Child sex offenders registered in America will have to use passports that include notices to tell foreign officials of their convictions in the United States, State Department officials said this week.
In a statement posted to travel.state.gov, officials said that the department is including "a unique identifier" on passports of Americans convicted of child sex crimes. The identifier will be a statement included on the back cover of the offender's passport book that says, "The bearer was convicted of a sex offense against a minor, and is a covered sex offender pursuant to 22 United States Code Section 212b(c)(l)."
Officials said registered child sex offenders will no longer be able to get passport cards, because the cards have no room to print the statement.
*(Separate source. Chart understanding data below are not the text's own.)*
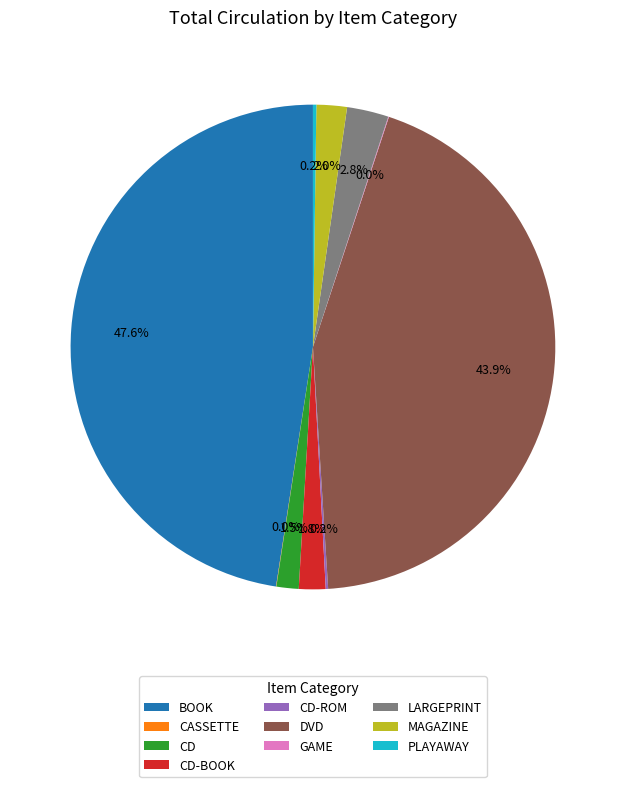

Does any single category account for the majority?

No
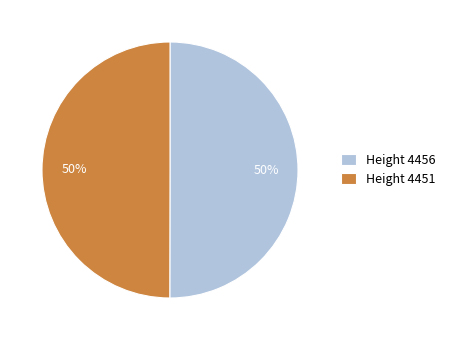

True or false: Height 4456 accounts for 60% of the total.

False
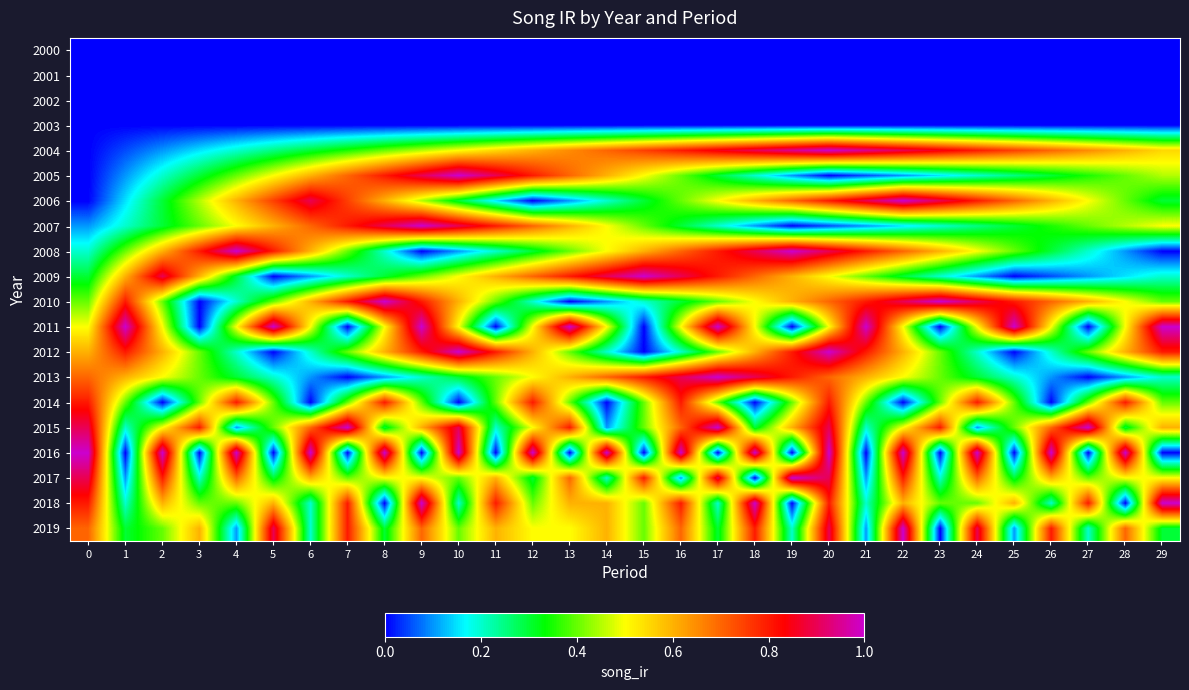

What is the difference between the highest and lowest values at 20?

1.0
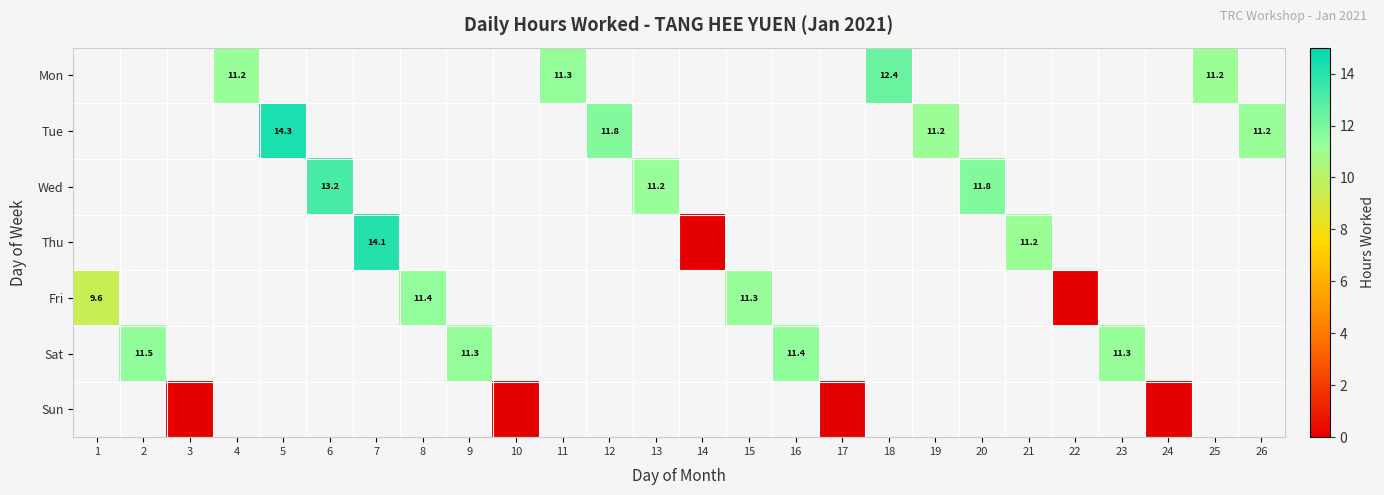

Which has a higher value, 26 or 12?

12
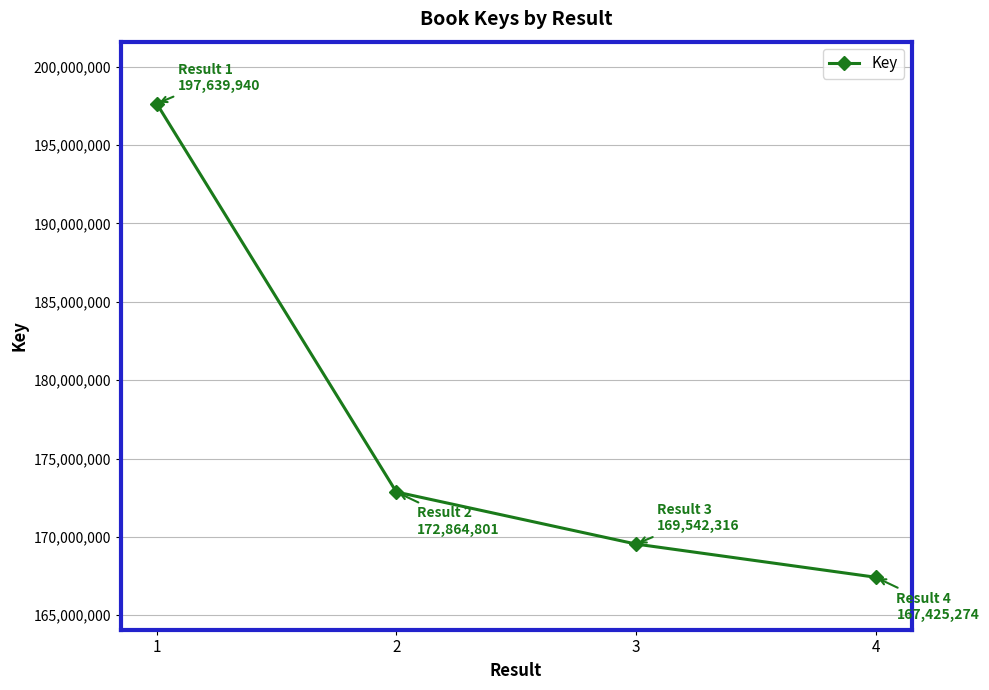

What is the ratio of the value at 4 to the value at 3?

1.0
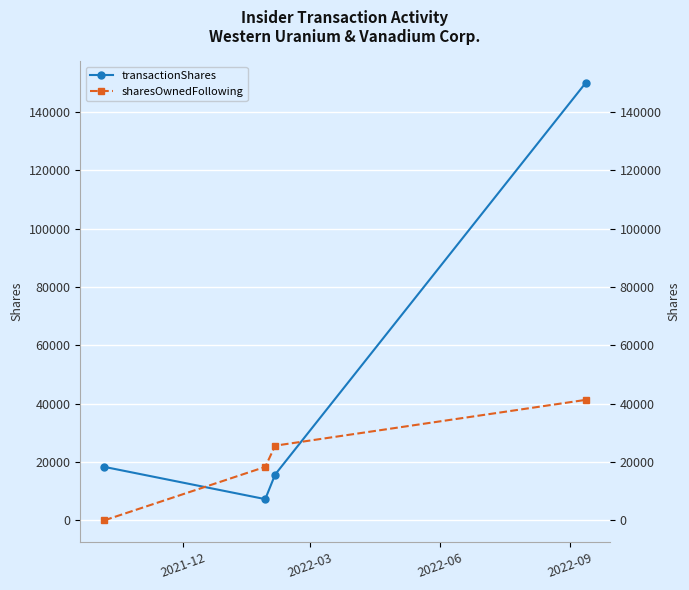

Which series has the largest range (max minus min)?

transactionShares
State Department officials told The Associated Press that it will begin notifying people affected by the change "as soon as (the department) receives their names from U.S. Immigration and Customs Enforcement at the Department of Homeland Security."
The ICE Angel Watch Center is charged with determining whether a person is a “covered sex offender,” according to the State Department.
It was not immediately clear when the names would be given to the State Department. A spokesman for ICE told the AP that the agency is “exercising additional vetting procedures” to compile the names, but could provide no timeline for getting the names to the State Department.
Passport holders affected by the change will be able to continue traveling with their passports “until the revocations are formalized,” State Department officials told the AP.
The change comes nearly two years after Congress enacted the International Megan’s Law, which prohibits the State Department from issuing passports to registered sex offenders without “a unique identifier.”
The law was named for Megan Kanka, a 7-year-old girl who was murdered in 1994 by a convicted child sex offender in New Jersey.